Please copy, exactly as they appear below, the lines from the one containing "sacerdoti: imparzialità e" through the one containing "giovedì, 21 maggio 2026".

*** Opening ENTRIES PROVIDED ***

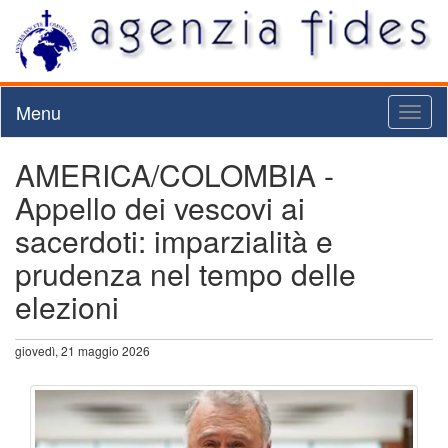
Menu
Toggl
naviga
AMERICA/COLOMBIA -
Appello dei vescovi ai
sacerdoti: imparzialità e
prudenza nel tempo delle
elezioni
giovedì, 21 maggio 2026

*** Closing ENTRIES PROVIDED ***
*** Opening ENTRIES PROVIDED ***

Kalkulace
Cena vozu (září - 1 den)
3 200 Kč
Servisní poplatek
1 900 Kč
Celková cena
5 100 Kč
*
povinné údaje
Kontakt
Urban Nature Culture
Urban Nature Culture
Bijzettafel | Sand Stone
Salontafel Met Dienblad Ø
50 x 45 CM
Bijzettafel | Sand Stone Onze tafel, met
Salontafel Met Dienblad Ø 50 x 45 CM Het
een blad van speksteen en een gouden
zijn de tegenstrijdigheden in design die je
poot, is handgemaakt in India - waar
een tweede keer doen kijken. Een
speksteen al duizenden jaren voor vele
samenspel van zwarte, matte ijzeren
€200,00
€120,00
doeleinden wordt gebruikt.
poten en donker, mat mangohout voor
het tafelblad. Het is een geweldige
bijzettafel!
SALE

*** Closing ENTRIES PROVIDED ***
*** Opening ENTRIES PROVIDED ***

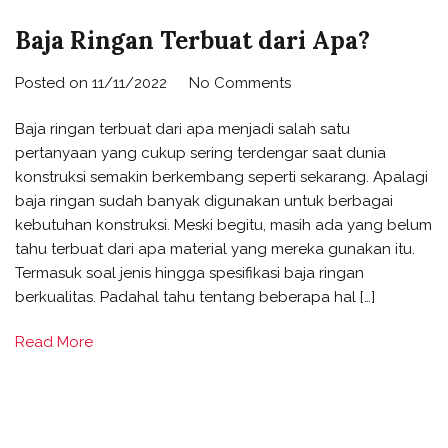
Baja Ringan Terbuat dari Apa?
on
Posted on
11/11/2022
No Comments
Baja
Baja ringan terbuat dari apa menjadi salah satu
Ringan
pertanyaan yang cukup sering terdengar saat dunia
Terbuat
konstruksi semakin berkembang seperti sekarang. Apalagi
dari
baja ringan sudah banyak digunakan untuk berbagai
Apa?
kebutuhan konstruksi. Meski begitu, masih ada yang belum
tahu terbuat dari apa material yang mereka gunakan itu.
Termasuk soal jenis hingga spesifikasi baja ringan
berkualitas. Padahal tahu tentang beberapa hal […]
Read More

*** Closing ENTRIES PROVIDED ***

■ WRITTEN RESPONSE ■
sacerdoti: imparzialità e
prudenza nel tempo delle
elezioni
giovedì, 21 maggio 2026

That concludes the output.